Over the last five years, President Obama has tacked away from the U.S.’ historic allies in the Middle East – Israel, Saudi Arabia and Turkey – to create a space for the Russians and the Iranians in the regional security architecture. The Iranian nuclear deal was supposed to usher in a new era in U.S.-Iranian relations. Instead, it has spawned a Russian-Iranian alliance that is well on its way to building a corridor of subservient states stretching from Tehran to Beirut.
Obama is not the first American president to make such a gamble on a longstanding adversary. In 1953, when President Eisenhower assumed office, he, too, sought to stabilize the Middle East by co-opting the leading anti-Western power of the day – Gamal Abdel Nasser’s Egypt. Believing that the association of the U.S. with Zionism and British imperialism was poisoning American relations with Middle Eastern Muslims, Eisenhower worked to prove to Nasser that the U.S. would help him achieve his nationalist goals, even if those came at the expense of British and Israeli interests.
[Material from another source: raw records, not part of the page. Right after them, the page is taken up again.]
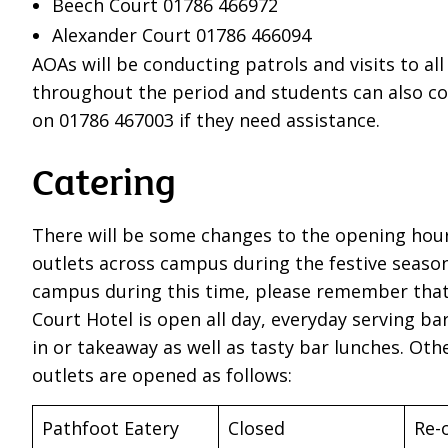
Beech Court 01786 466972
Alexander Court 01786 466094
AOAs will be conducting patrols and visits to al
throughout the period and students can also co
on 01786 467003 if they need assistance.
Catering
There will be some changes to the opening hour
outlets across campus during the festive season.
campus during this time, please remember that 
Court Hotel is open all day, everyday serving bar
in or takeaway as well as tasty bar lunches. Oth
outlets are opened as follows:
Pathfoot Eatery
Closed
Re-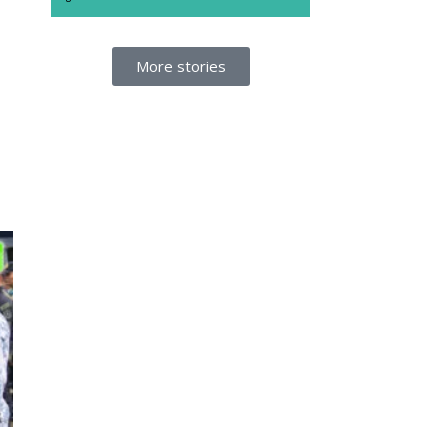
More stories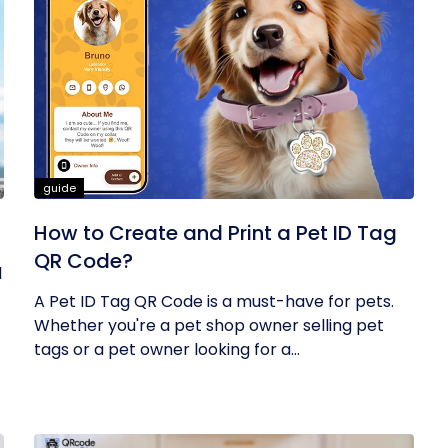
guide
How to Create and Print a Pet ID Tag
QR Code?
l
A Pet ID Tag QR Code is a must-have for pets.
Whether you're a pet shop owner selling pet
tags or a pet owner looking for a...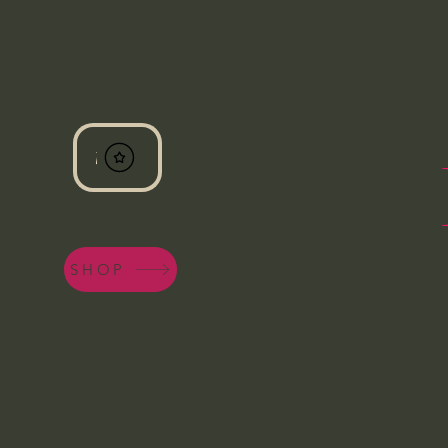
View points
SHOP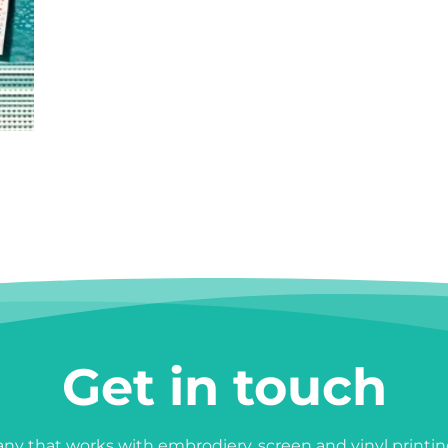
Get in touch
y that works with embrodiery, screen and vinyl printin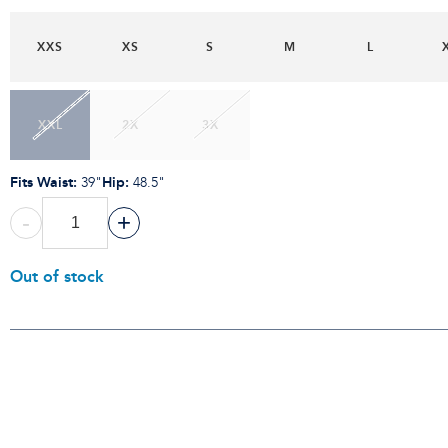
XXS
XS
S
M
L
XXL
2X
3X
Fits Waist
:
Hip
:
39"
48.5"
-
+
Out of stock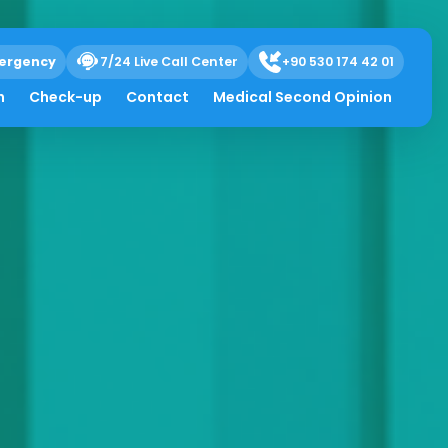
ergency
7/24 Live Call Center
+90 530 174 42 01
h
Check-up
Contact
Medical Second Opinion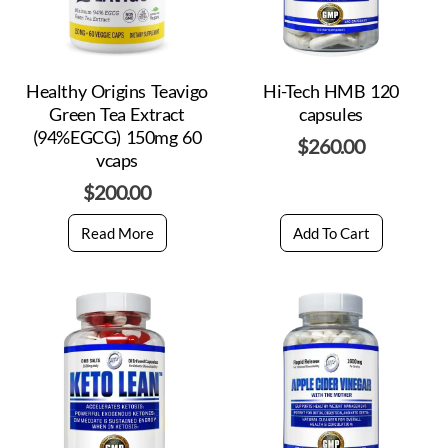
Healthy Origins Teavigo
Hi-Tech HMB 120
Green Tea Extract
capsules
(94%EGCG) 150mg 60
$
260.00
vcaps
$
200.00
Read More
Add To Cart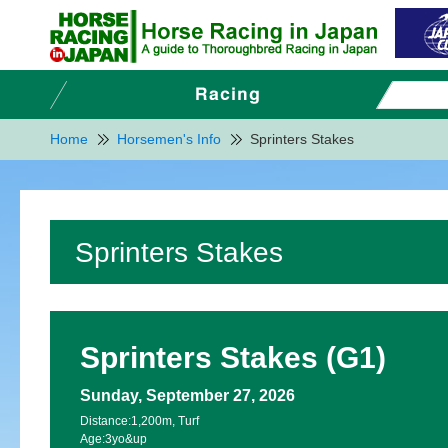
Home
Horsemen's Info
Sprinters Stakes
Sprinters Stakes
Sprinters Stakes (G1)
Sunday, September 27, 2026
Distance:
1,200m, Turf
Age:
3yo&up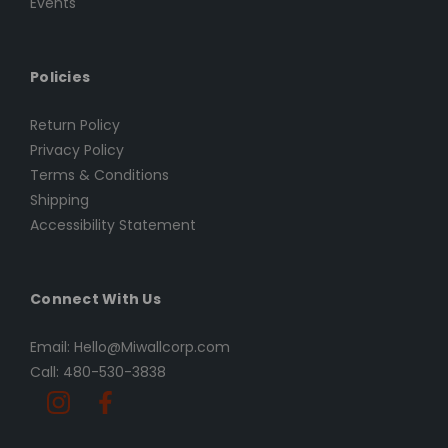
Events
Policies
Return Policy
Privacy Policy
Terms & Conditions
Shipping
Accessibility Statement
Connect With Us
Email: Hello@Miwallcorp.com
Call: 480-530-3838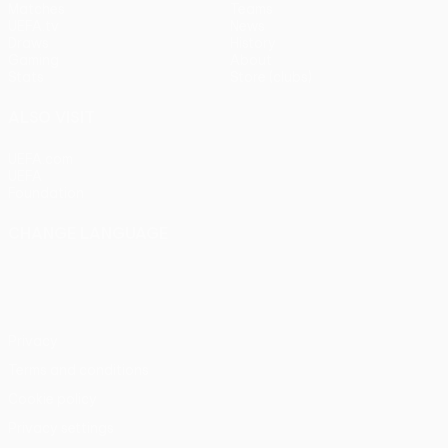
Matches
Teams
UEFA.tv
News
Draws
History
Gaming
About
Stats
Store (clubs)
ALSO VISIT
UEFA.com
UEFA
Foundation
CHANGE LANGUAGE
English
Français
Deutsch
Русский
Español
Italiano
Português
Privacy
Terms and conditions
Cookie policy
Privacy settings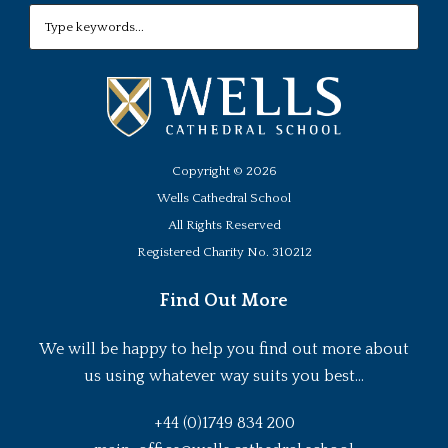
Copyright ©
2026
Wells Cathedral School
All Rights Reserved
Registered Charity No. 310212
Find Out More
We will be happy to help you find out more about
us using whatever way suits you best...
+44 (0)1749 834 200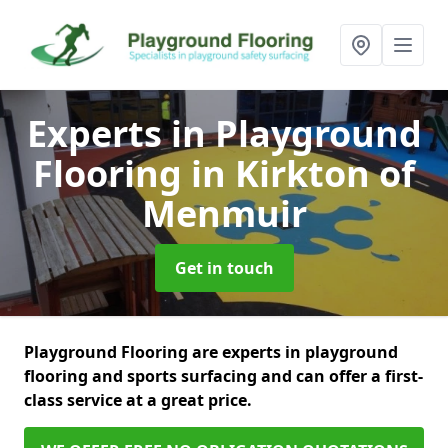
Experts in Playground
Flooring
in Kirkton of
Menmuir
Get in touch
Playground Flooring are experts in playground
flooring and sports surfacing and can offer a first-
class service at a great price.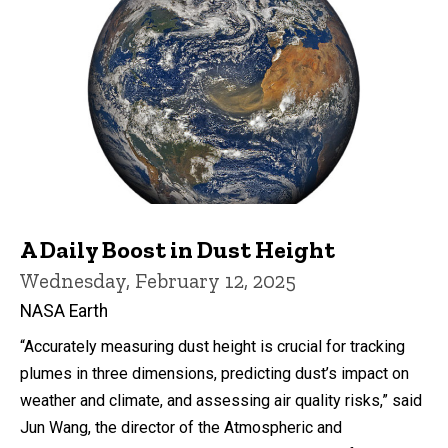
A Daily Boost in Dust Height
Wednesday, February 12, 2025
NASA Earth
“Accurately measuring dust height is crucial for tracking
plumes in three dimensions, predicting dust’s impact on
weather and climate, and assessing air quality risks,” said
Jun Wang, the director of the Atmospheric and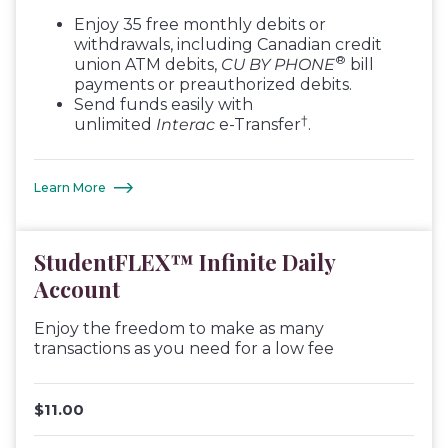
Enjoy 35 free monthly debits or
withdrawals, including Canadian credit
®
union ATM debits,
CU BY PHONE
bill
payments or preauthorized debits.
Send funds easily with
†
unlimited
Interac
e-Transfer
.
Learn More
StudentFLEX™ Infinite Daily
Account
Enjoy the freedom to make as many
transactions as you need for a low fee
$11.00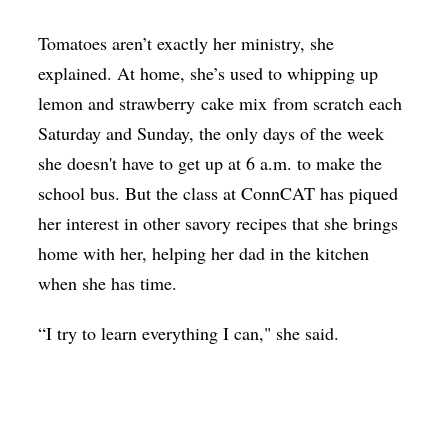
Tomatoes aren’t exactly her ministry, she
explained. At home, she’s used to whipping up
lemon and strawberry cake mix from scratch each
Saturday and Sunday, the only days of the week
she doesn't have to get up at 6 a.m. to make the
school bus. But the class at ConnCAT has piqued
her interest in other savory recipes that she brings
home with her, helping her dad in the kitchen
when she has time.
“I try to learn everything I can," she said.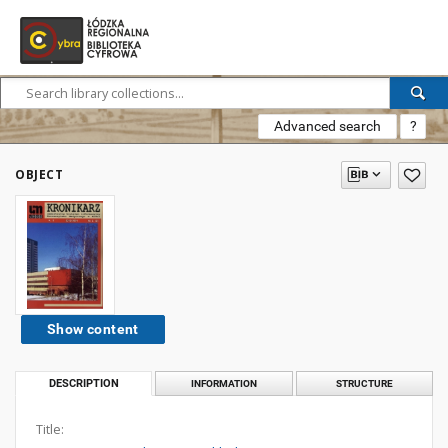
Advanced search
?
OBJECT
Show content
DESCRIPTION
INFORMATION
STRUCTURE
Title: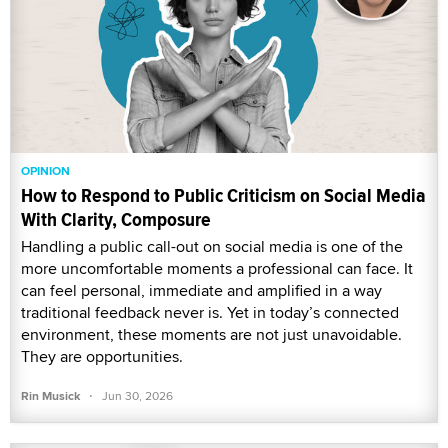
OPINION
How to Respond to Public Criticism on Social Media
With Clarity, Composure
Handling a public call-out on social media is one of the
more uncomfortable moments a professional can face. It
can feel personal, immediate and amplified in a way
traditional feedback never is. Yet in today’s connected
environment, these moments are not just unavoidable.
They are opportunities.
·
Rin Musick
Jun 30, 2026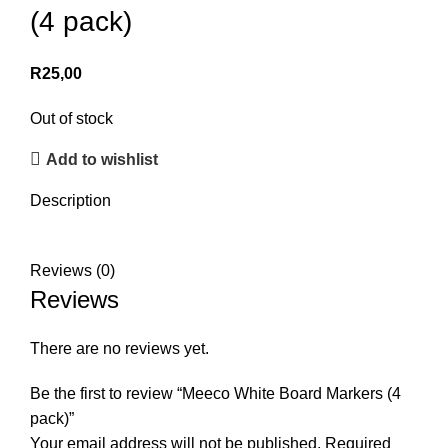
(4 pack)
R
25,00
Out of stock
Add to wishlist
Description
Reviews (0)
Reviews
There are no reviews yet.
Be the first to review “Meeco White Board Markers (4
pack)”
Your email address will not be published.
Required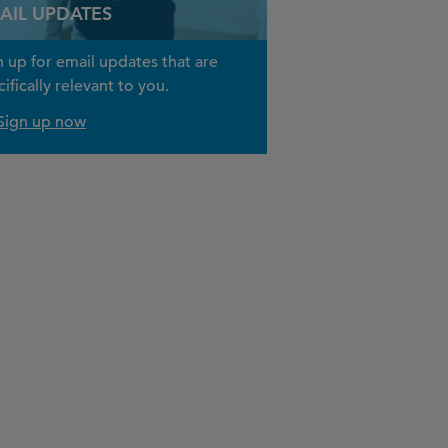
AIL UPDATES
n up for email updates that are
ifically relevant to you.
Sign up now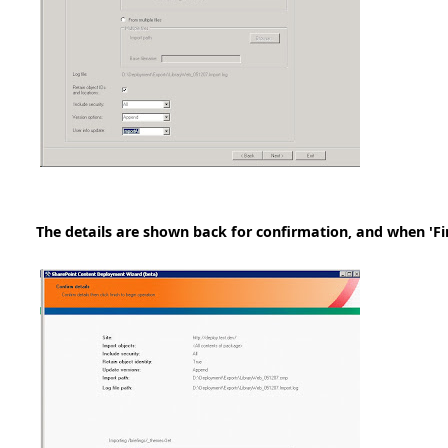
The details are shown back for confirmation, and when 'Fini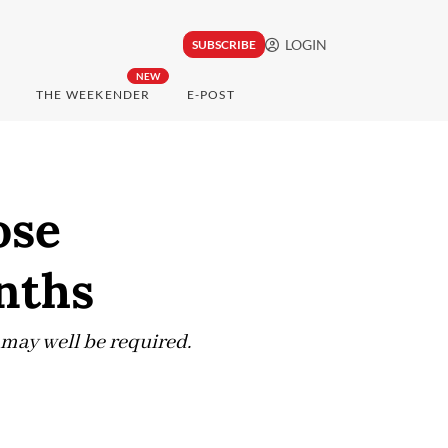
LOGIN
SUBSCRIBE
NEW
THE WEEKENDER
E-POST
ose
onths
 may well be required.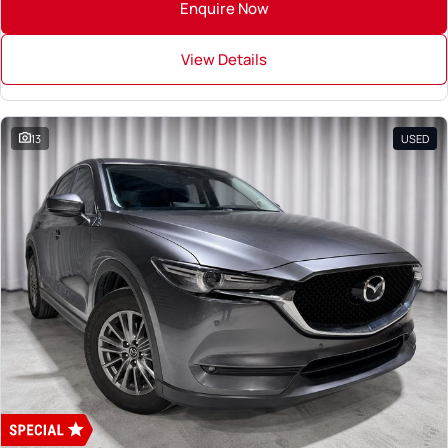
Enquire Now
View Details
13
USED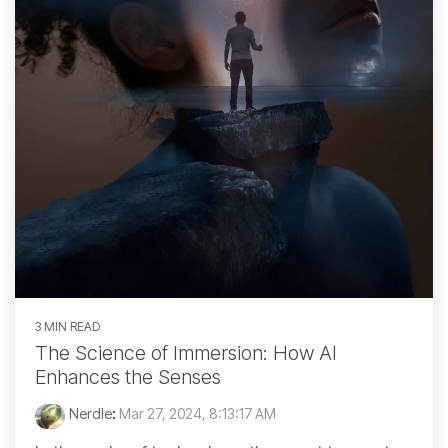
3 MIN READ
The Science of Immersion: How AI
Enhances the Senses
Nerdle
:
Mar 27, 2024, 8:13:17 AM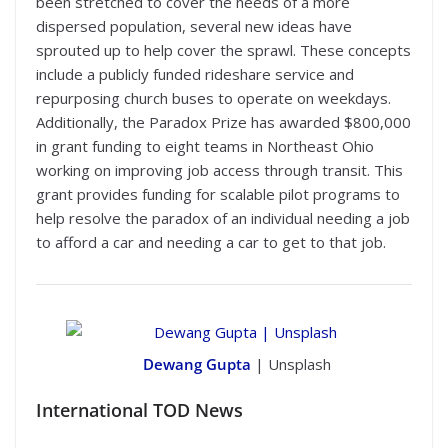
been stretched to cover the needs of a more
dispersed population, several new ideas have
sprouted up to help cover the sprawl. These concepts
include a publicly funded rideshare service and
repurposing church buses to operate on weekdays.
Additionally, the Paradox Prize has awarded $800,000
in grant funding to eight teams in Northeast Ohio
working on improving job access through transit. This
grant provides funding for scalable pilot programs to
help resolve the paradox of an individual needing a job
to afford a car and needing a car to get to that job.
Dewang Gupta
| Unsplash
International
TOD News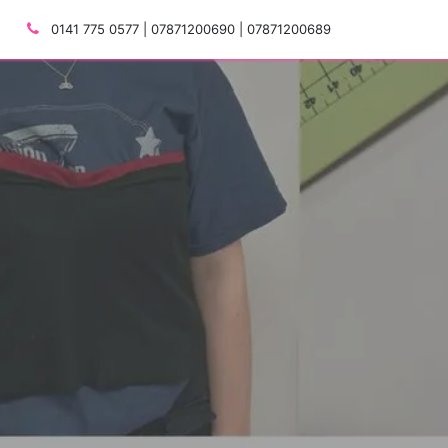
0141 775 0577 | 07871200690 | 07871200689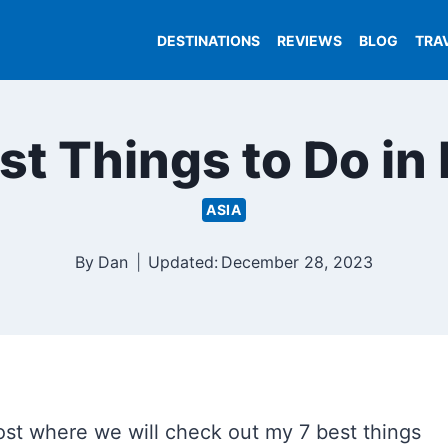
DESTINATIONS
REVIEWS
BLOG
TRA
st Things to Do in
ASIA
By
Dan
Updated:
December 28, 2023
st where we will check out my 7 best things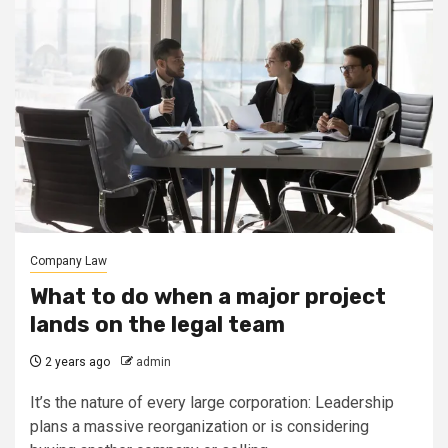
Company Law
What to do when a major project
lands on the legal team
2 years ago
admin
It’s the nature of every large corporation: Leadership
plans a massive reorganization or is considering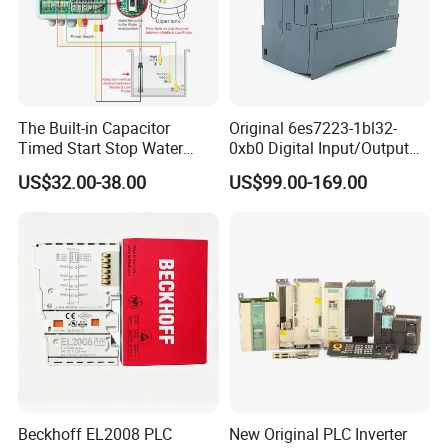
The Built-in Capacitor
Original 6es7223-1bl32-
Timed Start Stop Water
0xb0 Digital Input/Output
Pump Controller Is Used for
Module Simatic PLC S7
US$32.00-38.00
US$99.00-169.00
Farmland Irrigation
1200 Siemens PLC
Beckhoff EL2008 PLC
New Original PLC Inverter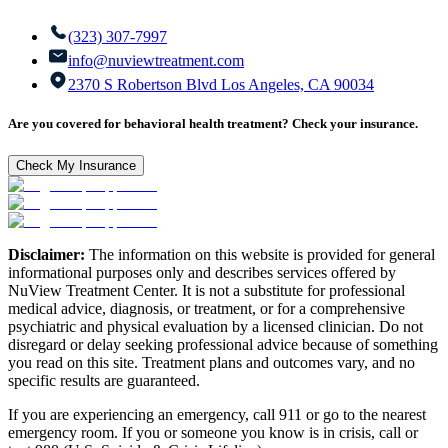
(323) 307-7997
info@nuviewtreatment.com
2370 S Robertson Blvd Los Angeles, CA 90034
Are you covered for behavioral health treatment? Check your insurance.
Check My Insurance
Disclaimer:
The information on this website is provided for general
informational purposes only and describes services offered by
NuView Treatment Center. It is not a substitute for professional
medical advice, diagnosis, or treatment, or for a comprehensive
psychiatric and physical evaluation by a licensed clinician. Do not
disregard or delay seeking professional advice because of something
you read on this site. Treatment plans and outcomes vary, and no
specific results are guaranteed.
If you are experiencing an emergency, call 911 or go to the nearest
emergency room. If you or someone you know is in crisis, call or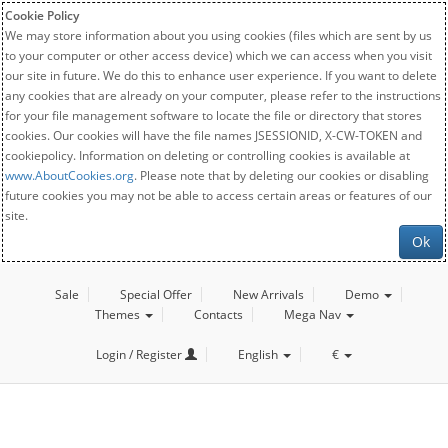
Cookie Policy
We may store information about you using cookies (files which are sent by us
to your computer or other access device) which we can access when you visit
our site in future. We do this to enhance user experience. If you want to delete
any cookies that are already on your computer, please refer to the instructions
for your file management software to locate the file or directory that stores
cookies. Our cookies will have the file names JSESSIONID, X-CW-TOKEN and
cookiepolicy. Information on deleting or controlling cookies is available at
www.AboutCookies.org
. Please note that by deleting our cookies or disabling
future cookies you may not be able to access certain areas or features of our
site.
Ok
Sale
Special Offer
New Arrivals
Demo
Themes
Contacts
Mega Nav
Login / Register
English
€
Sixty years ago, when, at the climax of the Suez Crisis, Britain, France and Israel launched coordinated attacks against Egypt, Eisenhower’s opposition to his allies was extreme and they buckled under the pressure. Eisenhower’s policy handed Nasser the victory of his life, and the Egyptian leader repaid America by becoming more radical, more anti-Western and more pro-Soviet.
Eisenhower came to realize that Israel was the U.S.’ truest friend in the Middle East and that courting adversaries is a very risky business.